Blockage in the impulse lines may occur because dirt or other material in the process may settle in the lines. Typical types of blockages include, for example, solid depositions, wax depositions, hydrate formation, sand plugging, gelling, frozen process fluid plugs and air or foam pockets. Such blockages may lead to erroneous measurement and undesired control actions based on the erroneous measurements. The impact of the erroneous measurements and control actions may result in poor control of the process, and catastrophic results. This can lead to a large loss of revenue, loss of life, and damage to property.

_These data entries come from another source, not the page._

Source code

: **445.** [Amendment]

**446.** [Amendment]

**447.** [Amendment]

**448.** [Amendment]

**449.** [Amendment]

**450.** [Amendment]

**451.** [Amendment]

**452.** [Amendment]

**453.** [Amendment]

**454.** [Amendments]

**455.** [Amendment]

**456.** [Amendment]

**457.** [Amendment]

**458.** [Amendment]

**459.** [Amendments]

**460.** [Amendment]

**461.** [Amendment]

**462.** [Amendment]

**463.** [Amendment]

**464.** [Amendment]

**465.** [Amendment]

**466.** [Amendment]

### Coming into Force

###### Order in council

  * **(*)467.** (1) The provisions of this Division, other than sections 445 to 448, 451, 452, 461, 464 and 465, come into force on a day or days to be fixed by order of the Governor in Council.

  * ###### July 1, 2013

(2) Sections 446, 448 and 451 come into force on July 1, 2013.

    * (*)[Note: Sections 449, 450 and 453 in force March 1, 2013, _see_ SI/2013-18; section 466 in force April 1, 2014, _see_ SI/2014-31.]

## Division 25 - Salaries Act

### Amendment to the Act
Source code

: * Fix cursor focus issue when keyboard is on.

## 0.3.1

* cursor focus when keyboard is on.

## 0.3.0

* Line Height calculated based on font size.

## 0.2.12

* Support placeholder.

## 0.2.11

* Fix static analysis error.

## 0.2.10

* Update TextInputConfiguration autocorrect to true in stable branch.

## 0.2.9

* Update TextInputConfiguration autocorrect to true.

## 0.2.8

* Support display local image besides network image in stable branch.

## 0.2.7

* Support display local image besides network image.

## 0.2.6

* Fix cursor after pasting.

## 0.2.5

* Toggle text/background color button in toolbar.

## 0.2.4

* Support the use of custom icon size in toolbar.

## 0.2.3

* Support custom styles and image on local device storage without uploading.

Periodic disassembly and inspection of the impulse lines is one method used to detect and correct plugging of lines. Another known method for detecting plugging is to periodically add a check pulse to the measurement signals from a pressure transmitter. The check pulse causes a control system connected to the transmitter to disturb the flow. If the pressure transmitter fails to accurately sense the flow disturbance, a signal may be generated indicative of plugging.
One prior art system detects plugged impulse lines by subtracting a moving average from a signal and then calculating a variance of the signal. A plugged line is then identified based on a threshold. Such techniques may be undesirable under varying process conditions Other prior methods utilize an absolute pressure signal. Generally, in some other techniques digital output from a differential pressure transmitter is sampled at random intervals and reconstructed into a time varying output that represents the process signal to produce samples. Plugging is detected based on whether variance of such samples exceed a predetermined threshold.
However, all techniques in related art generally focus on plugged impulse line detection. Such a focus may deteriorate the quality of decisions generating false diagnostic information.
Current methods do not address automatic detection of plugged impulse lines under various flow conditions. Under different flow rates with different fluids, false alarms may result, as well as missing actual plugged conditions.